I am under the process of migrating my personal profile on github. I have researched into HTML but for a person like me who has no knowledge of hard-core programming, it gets very tricky to manage the site. Jekyll fulfills my needs as, with substantial effort, once I set it up, then things will be easier. Jekyll has very simplistic blog-like writing style and most of the processes are automated. Also, it is supported on github and has a very clean interface.

While I was migrating my website to Jekyll, the first problem I faced was populating my Publications page. I spent days in finding solution to the problem while trying to get hang of very unfamiliar terms like ruby, liquid and what-not with a weird syntax that looked like this {{%- scary -%}}. And working with this kind of code, it was difficult to implement automated citations from google scholar.

I tried Jekyll-Scholar and it worked somehow. However, it was a mess deploying the website on github. After a thorough research, I found that github does not allow any invasion of plugins. I could not find any way to keep it simple in a way that I keep my later effort to the minimum.

But there is a way; using _data tables which has the support for .csv files. So I started looking into a native solution where no matter how much messed up code is, but I do not have to face the nightmare of finding errors in deploying the website. I was able to make an ugly code which I works for me and can be demonstrated on publications page. I just have to bundle exec jekyll serve after updating the csv file with publications. Here is the procedure for building publications on the publications page

Dr. Jekyll and reDesign

First of all, I exported google scholar files as a .bib file and then converted to csv using bibtex-converter. The reason for doing it was that I could not differentiate between the publication types. So, I placed the refences.csv in the _data folder (probably I made the new folder). The order of items in the csv files are shown below:


"Item_type","Authors","Title","Journal","Publication_year","Volume","Issue","Pages","Institution","Publisher","Proceedings_title","Date_published","Sub-type","School"

Furthermore, I do not have any idea how to use two-worded variables in dot notation for displaying the values. I just added _ for every space between the words for making things temporarily working (I hope I find the solution). First I called the references csv and sorted in descending order of the publish year.

{% assign cards = site.data.references | sort: 'Date published' | 'reverse' %}

Then from cards, I prepared separate headings to filter out journal articles only.

{% assign journals = cards | where: "Item_type", "Journal Article" | sort: 'Date_published' | 'reverse'  %}

Further, I filtered the year for the journal articles (for example 2023) and applied minor html formatting until I was satisfied with the results.

#### 2023
{% assign j23 = journals | where: "Publication_year", "2023" | sort: 'Date_published' | 'reverse'  %}

{% for J_23 in j23 %}
<ul>
<li> {{ J_23.Authors }}. <b>({{ J_23.Publication_year }})</b> {{ J_23.Title }}. {{ J_23.Volume}}, {{ J_23.Issue }} <i>{{ J_23.Journal }}</i>. </li>
</ul>
{% endfor %}

The end resuls can be found here.

I also added Dr. Chang’s google scholar metrics. Probably, they have to be bundle exec jekyll serve (read bejs’ed) before deploying. Still a cool feature.

I will try to clean up the code for convenient workaround if I find time from my research.

> _Assignment_: In the post on building a Jekyll publications page, which folder does the writer put the references.csv file in?

> _Record set_:
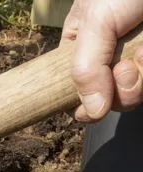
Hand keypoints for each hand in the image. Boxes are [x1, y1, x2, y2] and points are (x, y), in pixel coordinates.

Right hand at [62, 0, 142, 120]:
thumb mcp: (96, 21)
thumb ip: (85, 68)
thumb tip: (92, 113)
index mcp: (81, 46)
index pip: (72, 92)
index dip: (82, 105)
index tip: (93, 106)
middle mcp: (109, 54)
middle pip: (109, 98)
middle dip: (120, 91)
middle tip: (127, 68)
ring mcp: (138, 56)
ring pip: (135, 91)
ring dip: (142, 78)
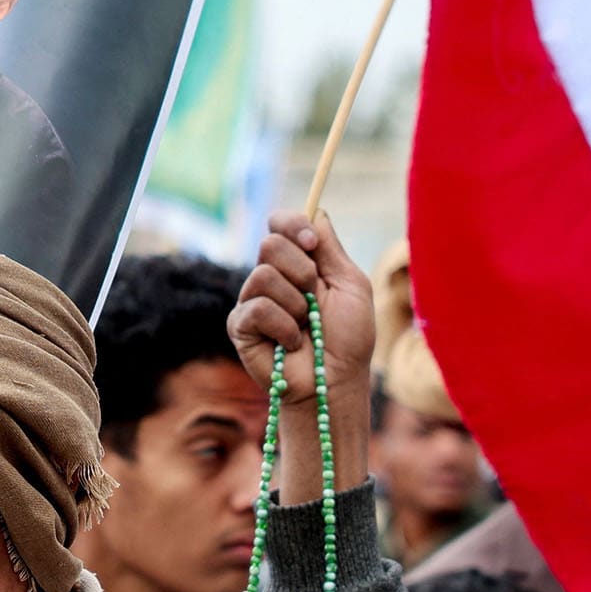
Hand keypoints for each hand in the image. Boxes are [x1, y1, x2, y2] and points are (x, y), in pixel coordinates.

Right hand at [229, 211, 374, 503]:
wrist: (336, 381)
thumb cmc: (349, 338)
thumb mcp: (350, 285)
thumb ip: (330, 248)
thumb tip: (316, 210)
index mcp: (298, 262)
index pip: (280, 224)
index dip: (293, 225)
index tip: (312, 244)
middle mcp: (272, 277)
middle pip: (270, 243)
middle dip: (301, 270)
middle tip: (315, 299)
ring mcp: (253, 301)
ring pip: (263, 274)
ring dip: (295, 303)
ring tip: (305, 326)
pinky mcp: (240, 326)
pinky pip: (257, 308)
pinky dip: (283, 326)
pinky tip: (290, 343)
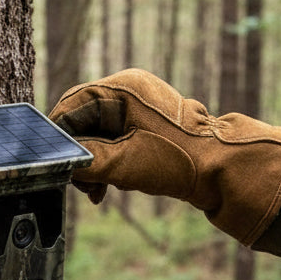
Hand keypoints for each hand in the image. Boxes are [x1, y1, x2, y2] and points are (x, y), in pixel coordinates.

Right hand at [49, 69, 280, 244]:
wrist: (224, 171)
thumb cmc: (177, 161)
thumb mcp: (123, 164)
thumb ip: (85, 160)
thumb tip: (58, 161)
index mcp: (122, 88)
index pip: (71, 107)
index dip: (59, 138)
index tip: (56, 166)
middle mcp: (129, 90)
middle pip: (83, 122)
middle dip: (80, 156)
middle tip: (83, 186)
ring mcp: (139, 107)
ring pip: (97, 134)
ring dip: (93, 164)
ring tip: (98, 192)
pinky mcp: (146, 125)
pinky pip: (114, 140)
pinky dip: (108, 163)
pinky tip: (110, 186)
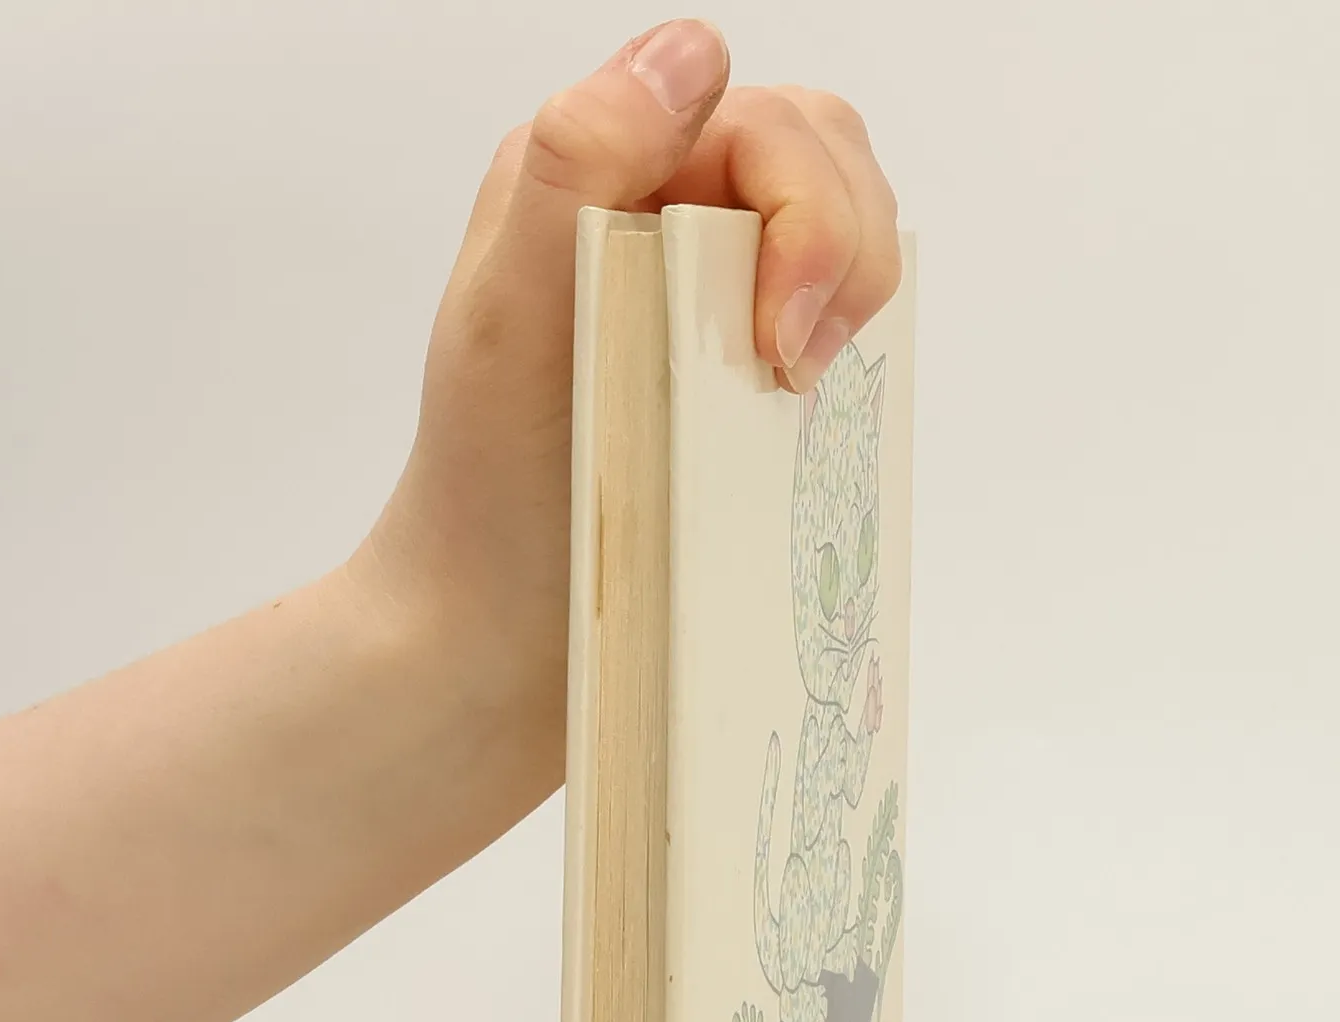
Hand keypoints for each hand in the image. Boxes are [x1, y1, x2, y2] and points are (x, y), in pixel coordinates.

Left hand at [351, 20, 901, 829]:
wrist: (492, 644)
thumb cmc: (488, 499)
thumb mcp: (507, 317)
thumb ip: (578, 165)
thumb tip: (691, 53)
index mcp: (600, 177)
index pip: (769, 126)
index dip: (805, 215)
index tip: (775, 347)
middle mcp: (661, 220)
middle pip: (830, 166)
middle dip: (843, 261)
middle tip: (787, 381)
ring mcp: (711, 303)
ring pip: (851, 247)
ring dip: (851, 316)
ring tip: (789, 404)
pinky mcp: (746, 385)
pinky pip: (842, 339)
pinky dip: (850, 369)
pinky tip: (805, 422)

> _Answer to the problem_: The _data folder.